Tapping into Tax Relief

Several potentially powerful sources of cash have been created through changes to the tax law in response to the COVID-19 crisis. Consider the following:

  • Eligible businesses can take advantage of payroll tax credits for paid sick and family leave under the Families First Coronavirus Response Act (FFCRA) and for employee retention under the CARES Act. This could come into play even more this fall, as school districts grapple with in-person, virtual and hybrid teaching scenarios.
  • For 2018, 2019 and 2020, net operating losses can now be carried back five years. For businesses that incur losses during these years, this can be a way to recapture taxes paid in prior periods, sometimes under a higher marginal rate structure.
  • Similarly, changes were made to the rules allowing accelerated depreciation of certain qualified improvement property retroactive to 2018. In the case of many companies, this can be a significant change that would warrant a superseding or amended return or a change of accounting method to secure a decrease of taxes paid in prior periods.
  • Existing opportunities pre-CARES Act, such as the research and development credit, may have newfound applicability as businesses retool their operations.There are also expanded tax accounting method changes introduced with the Tax Cuts and Jobs Act of 2017 that can reduce taxable income. These opportunities are not only ways of reducing current tax liabilities but can potentially produce refunds on taxes paid in prior years.

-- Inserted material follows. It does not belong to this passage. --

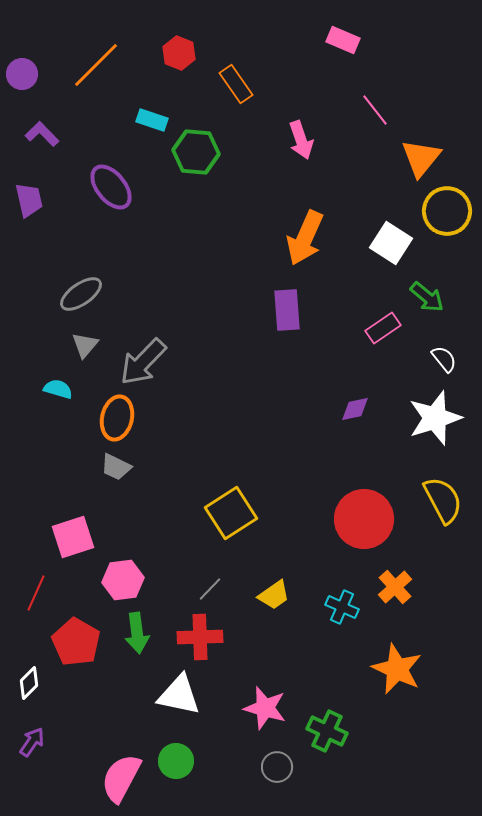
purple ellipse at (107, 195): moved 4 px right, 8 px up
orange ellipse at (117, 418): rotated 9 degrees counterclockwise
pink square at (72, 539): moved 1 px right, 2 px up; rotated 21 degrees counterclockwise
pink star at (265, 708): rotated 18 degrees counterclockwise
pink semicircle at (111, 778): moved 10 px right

Along with assessing your current cash situation, consider these ideas for ensuring your business’s success throughout the reopening phase — and beyond.

If you’re selling or acquiring a business or looking to relinquish ownership of investment/business property, there are strategies available to maximize after-tax benefits of these transactions. A trusted advisor can assist in providing strategic planning to maximize your cash flow with unique strategies that offer liquidity, diversification and significant tax savings.